The top genres for wargames as ranked by 42 of the 60+ members of The Strategists Club in 1975 was Fantasy, Ancients, ACW (American Civil War), and WWI. If you had asked 7 years earlier, I suspect you could replace Fantasy and Ancients with Napoleonic games. Also, I'm a bit surprised by the absence of WWII. Of course there were other genres that appeared in the ranks, SR only reported the top 4.

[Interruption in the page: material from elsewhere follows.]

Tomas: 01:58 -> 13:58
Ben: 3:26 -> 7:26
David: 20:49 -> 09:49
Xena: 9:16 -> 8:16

Western didn't make the list. Which seems to have been a disappointment to Gary Gygax and Brian Blume, as they were all set to release Boot Hill. So much so that they say: "We would not have gone ahead with BOOT HILL based on survey answers, but sometimes the publishers can know more than their market." (What a cocky thing to say! If you don't want to hear other answers, don't ask the questions, right?) I think Boot Hill is a cool game and a cool idea, but it has never been as popular as other TSR games/genres. I think what we have hear are two guys who grew up on cowboy movies not realizing that the market for "cowboys & indians" (I lower cased the latter on purpose as it's such a misnomer) had shrunk/was shrinking in the same way as the market for boxing and horse racing. IOW, a great game with a narrower, if hardcore following.

The article on The Art of Gunfighting was released under the heading Gallery of Gunfighters (essentially promising more western articles to come). It was a really interesting read for me. The author (uncredited but I'm guessing Gary) dives fairly deep into styles of holstering (or not) guns and the relative merits of each for speed of draw. The basic theme is to debunk a lot of romantic/Hollywood ideas about gunfighting.

Deserted Cities of Mars really speaks for itself. I love that we are getting more diversity of genre in the SR -- Western, Fantasy, Napoleonics, and Science Fiction (Science Fantasy actually) as well as D&D in this one. I dislike the amount of silly humor, but ... humor is often relative to its time and doesn't always date well. Anyway, the great thing about Deserted Cities is that the description of Martian cities not only helps draw out a picture of the world of Barsoom, but is backed by tables for generating the features of a typical Martian city.